According to him, “Nigerians should be educated about what is happening and this is where you journalists come into the picture, to let people know what is happening and the situation of things.
“You see the perception up there is that governors are depriving the local governments what is due to to them. No, that is not true; the constitution is clear about the whole thing.
“As such, if that judgment is fully implemented, the councils would be the losers and greatly affected and I can assure you that it would bring us back to the 1999 era of zero allocation with the local governments.”
However, Barrister Bayo Lawal’s argument got a support of the Minority judgment on the local government, with the dissenting voice of Justice Habeeb Abiru, who was of the opinion that the court cannot take over the job of the National Assembly. He averred “the court cannot use liberal or broad interpretation principles to fill in perceived gaps in the provisions of the constitution; that is the job for the legislature.”
Justice Abiru pointed out the case of the Attorney-General of the Federation versus Atiku (2007), where Akitan (JSC) held that ”for the court to enact or write into the constitution what its makers failed to insert would amount to the court enacting laws and Lord Simmons described such an act ”a naked usurpation of legislative function under the thin guise of interpretation, and it is the less justifiable when it is guess work with what material the legislature would, if it had discovered the gap, have filled it in. If a gap is discovered, the remedy lies on the amending Act.”
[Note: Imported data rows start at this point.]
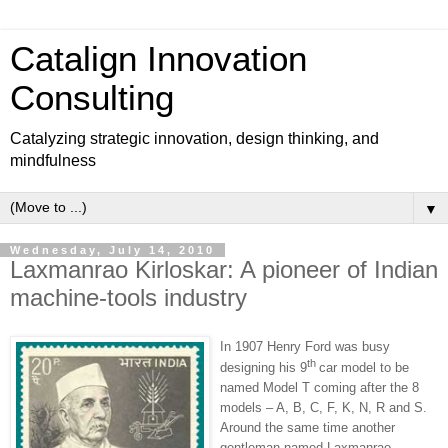
Catalign Innovation
Consulting
Catalyzing strategic innovation, design thinking, and
mindfulness
▼
Wednesday, July 14, 2010
Laxmanrao Kirloskar: A pioneer of Indian
machine-tools industry
In 1907 Henry Ford was busy
th
designing his 9
car model to be
named Model T coming after the 8
models – A, B, C, F, K, N, R and S.
Around the same time another
gentleman named Laxmanrao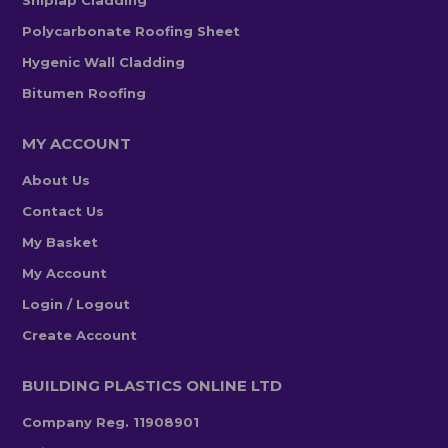
Polycarbonate Roofing Sheet
Hygenic Wall Cladding
Bitumen Roofing
MY ACCOUNT
About Us
Contact Us
My Basket
My Account
Login / Logout
Create Account
BUILDING PLASTICS ONLINE LTD
Company Reg. 11908901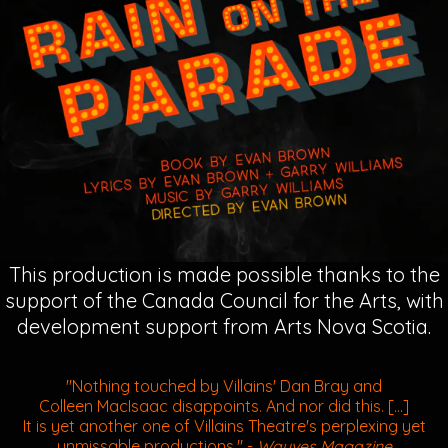
This production is made possible thanks to the
support of the Canada Council for the Arts, with
development support from Arts Nova Scotia.
.
.
"Nothing touched by Villains' Dan Bray and
Colleen MacIsaac disappoints. And nor did this. [...]
It is yet another one of Villains Theatre's perplexing yet
unmissable productions."
-
Wayves Magazine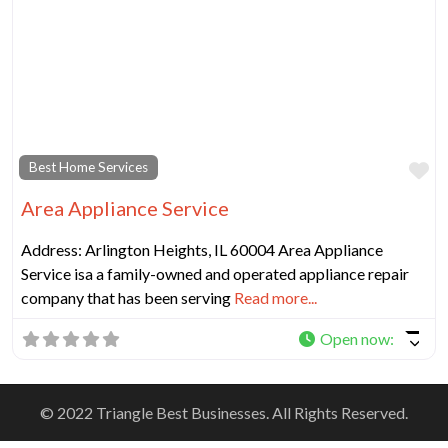
Fa
Best Home Services
Area Appliance Service
Address: Arlington Heights, IL 60004 Area Appliance
Service isa a family-owned and operated appliance repair
company that has been serving
Read more...
Open now
:
© 2022 Triangle Best Businesses. All Rights Reserved.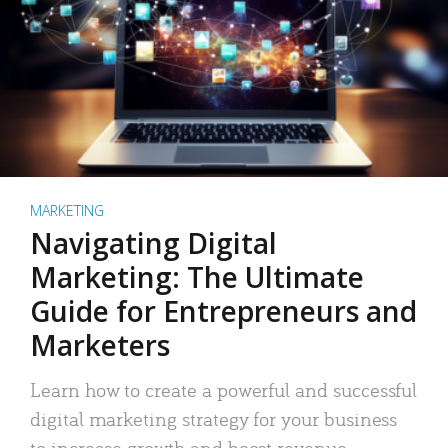
MARKETING
Navigating Digital
Marketing: The Ultimate
Guide for Entrepreneurs and
Marketers
Learn how to create a powerful and successful
digital marketing strategy for your business
to increase growth and boost revenue.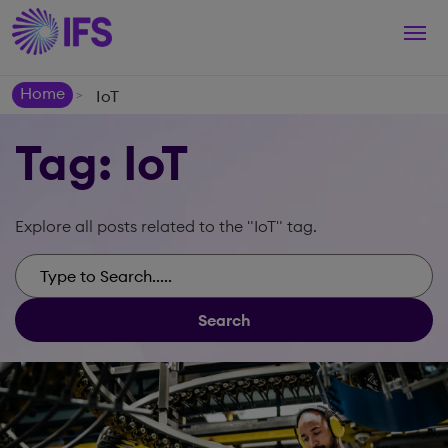
Togg
navi
Home
IoT
>
Tag: IoT
Explore all posts related to the "IoT" tag.
Search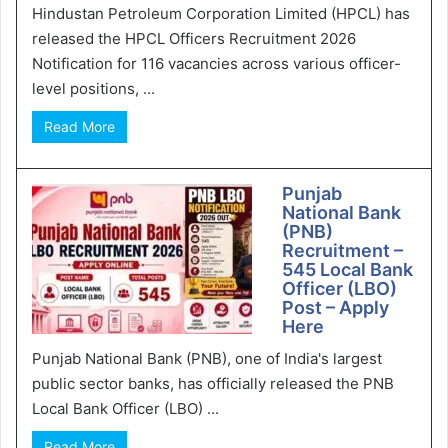
Hindustan Petroleum Corporation Limited (HPCL) has
released the HPCL Officers Recruitment 2026
Notification for 116 vacancies across various officer-
level positions, ...
Read More
Punjab
National Bank
(PNB)
Recruitment –
545 Local Bank
Officer (LBO)
Post – Apply
Here
Punjab National Bank (PNB), one of India's largest
public sector banks, has officially released the PNB
Local Bank Officer (LBO) ...
Read More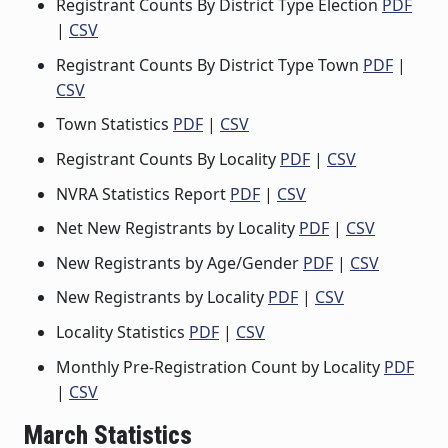
Registrant Counts By District Type Election
PDF
|
CSV
Registrant Counts By District Type Town
PDF
|
CSV
Town Statistics
PDF
|
CSV
Registrant Counts By Locality
PDF
|
CSV
NVRA Statistics Report
PDF
|
CSV
Net New Registrants by Locality
PDF
|
CSV
New Registrants by Age/Gender
PDF
|
CSV
New Registrants by Locality
PDF
|
CSV
Locality Statistics
PDF
|
CSV
Monthly Pre-Registration Count by Locality
PDF
|
CSV
March Statistics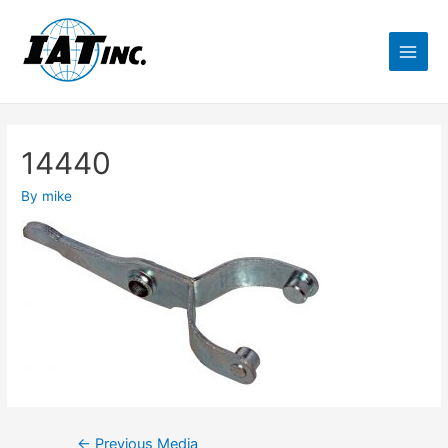
14440
By
mike
←
Previous Media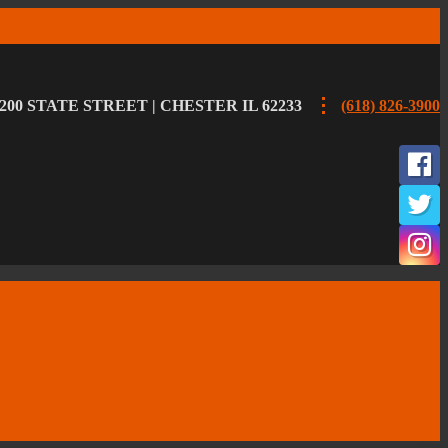
200 STATE STREET | CHESTER IL 62233
(618) 826-3900
F
T
I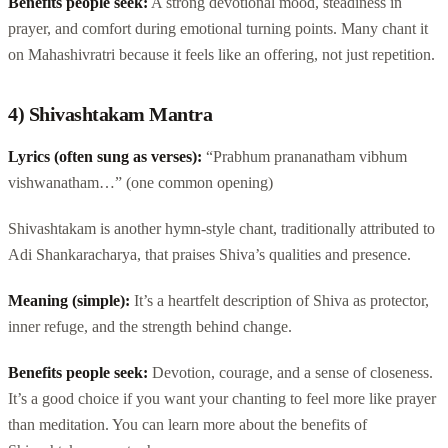
Benefits people seek:
A strong devotional mood, steadiness in
prayer, and comfort during emotional turning points. Many chant it
on Mahashivratri because it feels like an offering, not just repetition.
4) Shivashtakam Mantra
Lyrics (often sung as verses):
“Prabhum prananatham vibhum
vishwanatham…” (one common opening)
Shivashtakam is another hymn-style chant, traditionally attributed to
Adi Shankaracharya, that praises Shiva’s qualities and presence.
Meaning (simple):
It’s a heartfelt description of Shiva as protector,
inner refuge, and the strength behind change.
Benefits people seek:
Devotion, courage, and a sense of closeness.
It’s a good choice if you want your chanting to feel more like prayer
than meditation. You can learn more about the benefits of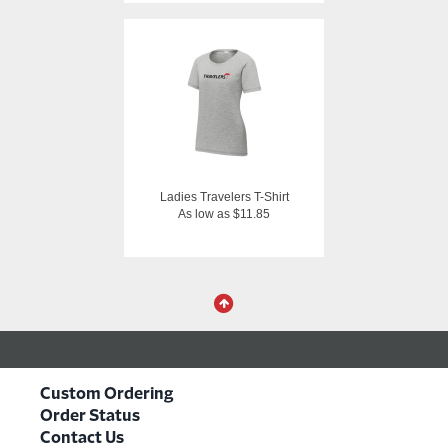
Ladies Travelers T-Shirt
As low as $11.85
Custom Ordering
Order Status
Contact Us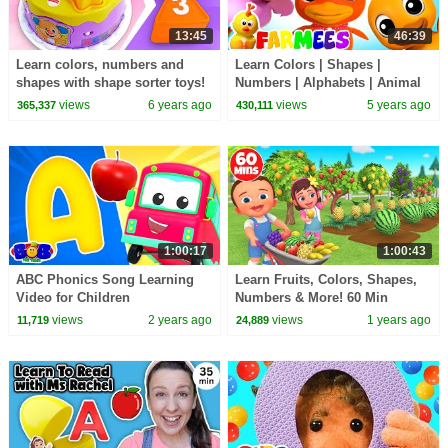
13:45
46:39
Learn colors, numbers and
Learn Colors | Shapes |
shapes with shape sorter toys!
Numbers | Alphabets | Animal
Educational videos for babies.
Cartoon Educational Videos &
views
6 years ago
views
5 years ago
365,337
430,111
Rhymes by Farmees
1:00:17
1:00:43
ABC Phonics Song Learning
Learn Fruits, Colors, Shapes,
Video for Children
Numbers & More! 60 Min
Educational Video for Babies
views
2 years ago
views
1 years ago
11,719
24,889
and Kids Toddlers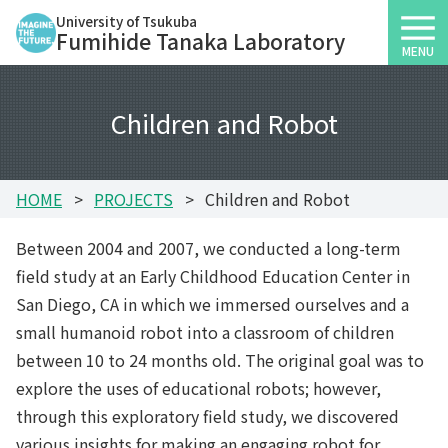
University of Tsukuba
Fumihide Tanaka Laboratory
MENU
Children and Robot
HOME
PROJECTS
Children and Robot
Between 2004 and 2007, we conducted a long-term
field study at an Early Childhood Education Center in
San Diego, CA in which we immersed ourselves and a
small humanoid robot into a classroom of children
between 10 to 24 months old. The original goal was to
explore the uses of educational robots; however,
through this exploratory field study, we discovered
various insights for making an engaging robot for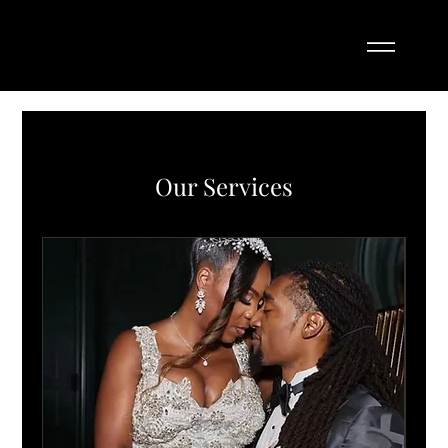
Our Services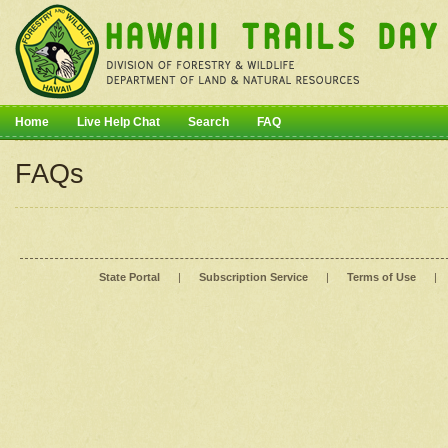
Home
Live Help Chat
Search
FAQ
FAQs
State Portal
|
Subscription Service
|
Terms of Use
|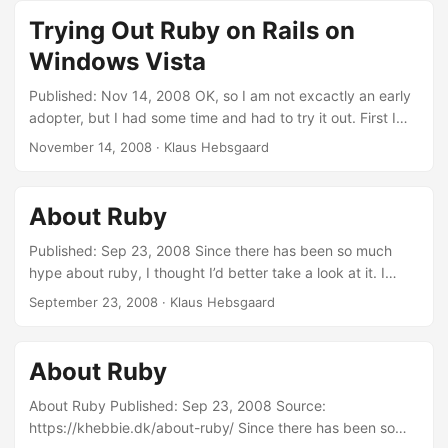
http://wiki.rubyonrails.org/rails/pages/RailsOnWindows
Trying Out Ruby on Rails on
Then I tryed out the first chapter of “Rails for .Net
Windows Vista
developers” from pragmaticprogrammers. I must say that it
really just works! Of course this is a really simple app, but
Published: Nov 14, 2008 OK, so I am not excactly an early
scaffolding is a great thing for CRUD.
adopter, but I had some time and had to try it out. First I
followed this guide:
November 14, 2008
·
Klaus Hebsgaard
http://wiki.rubyonrails.org/rails/pages/RailsOnWindows
Then I tryed out the first chapter of “Rails for .Net
developers” from pragmaticprogrammers. I must say that it
About Ruby
really just works! Of course this is a really simple app, but
scaffolding is a great thing for CRUD.
Published: Sep 23, 2008 Since there has been so much
hype about ruby, I thought I’d better take a look at it. I
must say it looks really good. There’s two things i like about
September 23, 2008
·
Klaus Hebsgaard
Ruby: Duck-typing So many times I have been trying to
make generic functionality for classes I didn’t own. So in C#
I have no chance of implementing a common interface. ...
About Ruby
About Ruby Published: Sep 23, 2008 Source:
https://khebbie.dk/about-ruby/ Since there has been so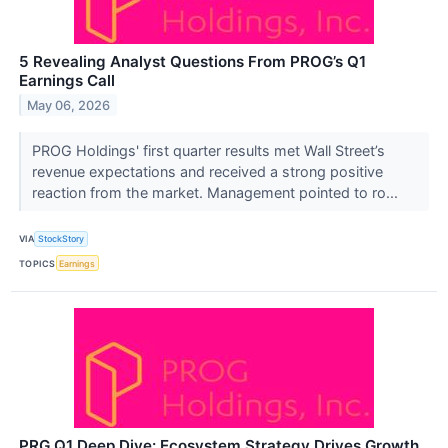
5 Revealing Analyst Questions From PROG’s Q1
Earnings Call
May 06, 2026
PROG Holdings' first quarter results met Wall Street’s
revenue expectations and received a strong positive
reaction from the market. Management pointed to ro...
VIA
StockStory
TOPICS
Earnings
PRG Q1 Deep Dive: Ecosystem Strategy Drives Growth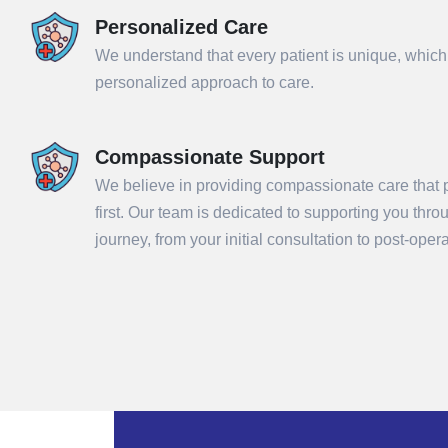
Personalized Care
We understand that every patient is unique, which
personalized approach to care.
Compassionate Support
We believe in providing compassionate care that p
first. Our team is dedicated to supporting you thr
Sub
journey, from your initial consultation to post-ope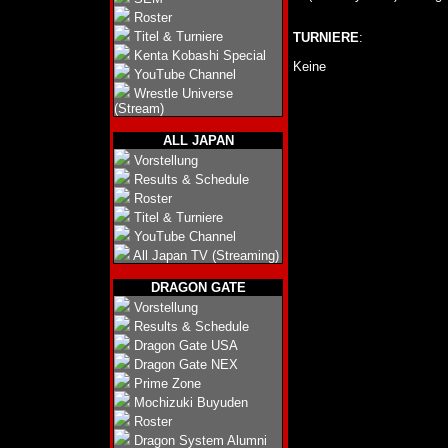
Roster
Titel & Turniere
TURNIERE
:
Kenta Kobashi Special
Keine
YouTube Channel
Wrestle Universe
(Stream)
ALL JAPAN
Vorstellung
Results & Schedule
Roster
Titel & Turniere
YouTube Channel
All Japan TV (Streaming)
DRAGON GATE
Vorstellung
Results & Schedule
Dragon Gate USA
Dragon Gate NEX
Prime Zone
Mochizuki Buyuden
Roster
Dragon System Alumni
With the argument still ranging, there are strong indications that the last is not yet heard about the debate on the Local government autonomy and with various lacunae both in the constitution and the judicial pronouncements, it is clear that if some governors succumbed, there are others, who would not and would want to pursue the matter to a logical conclusion, despite the last Supreme Court judgment, which some of them have found to be with flaws.
It was also argued that some of the States would not let go easily because they have committed so much, which are tied to the local government funds.
It would be recalled that some of the past state governors had issues with the the Economic Financial Crime Commission (EFCC) over the way the local government funds were spent and it was argued that many serving governors today are likely to face the same faith, when they are out of office and would not have immunity to favour them for various financial crimes they must have committed while in office.